(Information given)
------------------------------------------------------------

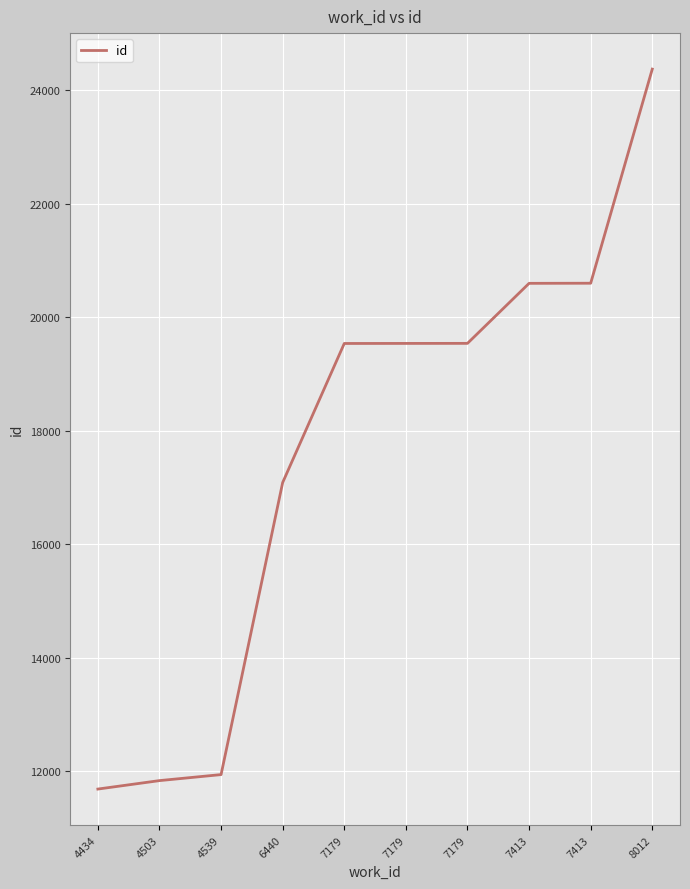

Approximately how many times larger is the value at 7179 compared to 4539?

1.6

------------------------------------------------------------

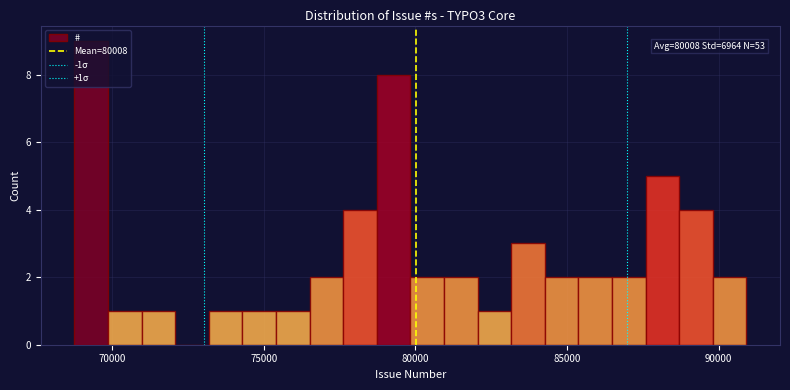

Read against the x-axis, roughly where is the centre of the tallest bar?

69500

------------------------------------------------------------

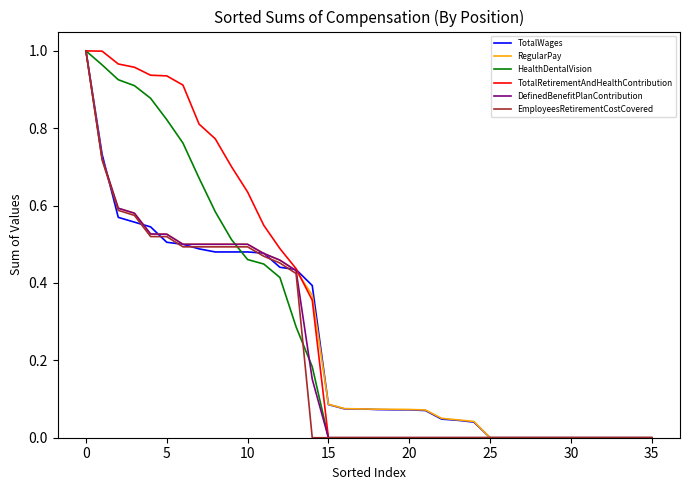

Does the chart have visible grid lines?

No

------------------------------------------------------------

Pick out each line in the listing above that contains the string "grid". Uppercase and lowercase letters must match.

(Written solution)
Does the chart have visible grid lines?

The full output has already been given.